Panax ginseng Common name: Chinese or Korean ginseng
Parts used: Root
Constituents: Mixture of steroidal and triterpenoid saponins (ginsenosides), polysaccharides (glycans), acetylenic compounds including polyacetylenic alcohols (panaxynol and panaxydol) and polyacetylenes (ginsenoynes A-K), sesquiterpenes (B-elemene, panasinsanol A and B, ginsenol, etc.). Sterols; Vit. D group vitamins; Flavonoids; Amino acids, volatile oils, galactose
Medicinal actions: Adaptogen, general stimulant & tonic, nervous system relaxant/stimulant, sedative, anti-depressant, anxiolytic, hypoglycemic, analgesic, antioxidant, immuno-modulator, hepatoprotective, cardiotonic, vasodilator, anti-cholesterol, demulcent, male tonic, aphrodisiac, diuretic, antispasmodic
Medicinal use: Ginseng is used to improve mental & physical stamina and performance as well as promote longevity.
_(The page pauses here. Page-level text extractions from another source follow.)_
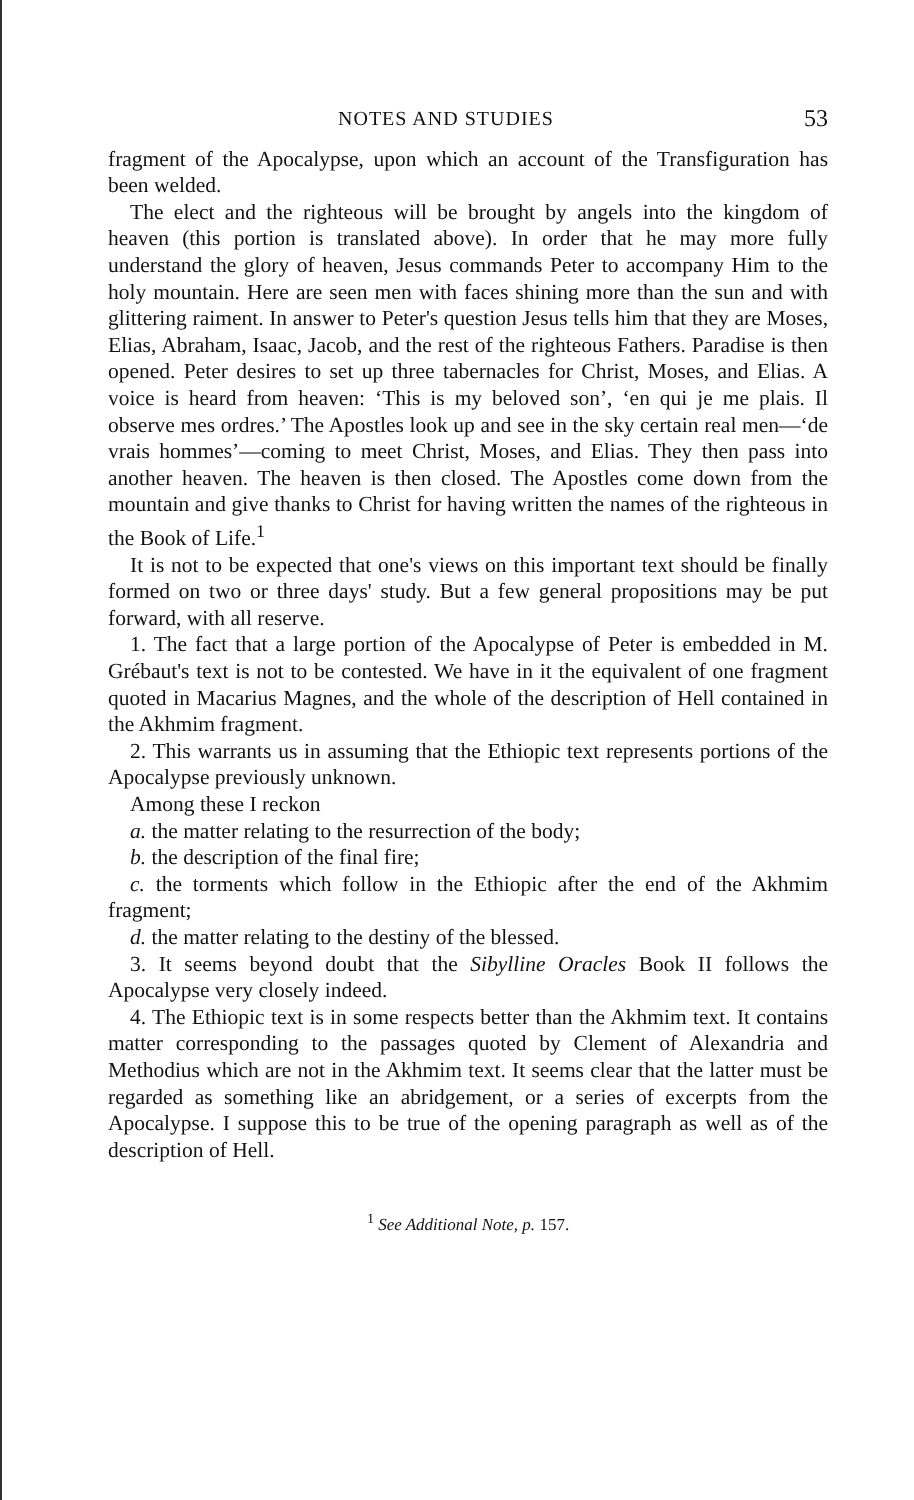NOTES AND STUDIES 53
fragment of the Apocalypse, upon which an account of the Transfiguration has been welded.
The elect and the righteous will be brought by angels into the kingdom of heaven (this portion is translated above). In order that he may more fully understand the glory of heaven, Jesus commands Peter to accompany Him to the holy mountain. Here are seen men with faces shining more than the sun and with glittering raiment. In answer to Peter's question Jesus tells him that they are Moses, Elias, Abraham, Isaac, Jacob, and the rest of the righteous Fathers. Paradise is then opened. Peter desires to set up three tabernacles for Christ, Moses, and Elias. A voice is heard from heaven: ‘This is my beloved son’, ‘en qui je me plais. Il observe mes ordres.’ The Apostles look up and see in the sky certain real men—‘de vrais hommes’—coming to meet Christ, Moses, and Elias. They then pass into another heaven. The heaven is then closed. The Apostles come down from the mountain and give thanks to Christ for having written the names of the righteous in the Book of Life.<sup>1</sup>
It is not to be expected that one's views on this important text should be finally formed on two or three days' study. But a few general propositions may be put forward, with all reserve.
1. The fact that a large portion of the Apocalypse of Peter is embedded in M. Grébaut's text is not to be contested. We have in it the equivalent of one fragment quoted in Macarius Magnes, and the whole of the description of Hell contained in the Akhmim fragment.
2. This warrants us in assuming that the Ethiopic text represents portions of the Apocalypse previously unknown.
Among these I reckon
a. the matter relating to the resurrection of the body;
b. the description of the final fire;
c. the torments which follow in the Ethiopic after the end of the Akhmim fragment;
d. the matter relating to the destiny of the blessed.
3. It seems beyond doubt that the Sibylline Oracles Book II follows the Apocalypse very closely indeed.
4. The Ethiopic text is in some respects better than the Akhmim text. It contains matter corresponding to the passages quoted by Clement of Alexandria and Methodius which are not in the Akhmim text. It seems clear that the latter must be regarded as something like an abridgement, or a series of excerpts from the Apocalypse. I suppose this to be true of the opening paragraph as well as of the description of Hell.
<sup>1</sup> See Additional Note, p. 157.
It promotes metabolism and growth of normal cells and acclerates development of both the brain and body. Increases muscle mass and resistance to biological, chemical and physical stress. In women, ginseng promotes an estrogenic effect, and in men can enhance fertility and especially low libido.
Pharmacy: Dried root: short-term 0.5-2g QD, long-term 0.4-0.8 QD (100 mg capsule standardized to 4-7% ginsenosides: 100-200 mg daily). Decoction: 1 tsp/cup, simmer 10 min TID. Tincture: (1:5, 60%), 1-2 ml TID. Pause dosing 6 week on 4 weeks off, avoid long-term use unless in low doses.
Toxicity: No adverse effects expected. Overdose can cause palpitations, insomnia, chest pain, headaches and epistaxis. Reports on side effects are controversial due to lack of information on the type of ginseng used in studies.
Contraindications: Acute asthma, hypertension, acute infections, ADHD. Use caution with acute infection and inflammatory diseases, in hyper tense people and in children.
Interactions: Avoid use with other stimulants. Theoretically interact with anti-psychotics, MAOIs, anti-hypertensives, anti-coagulants and other hormone therapies.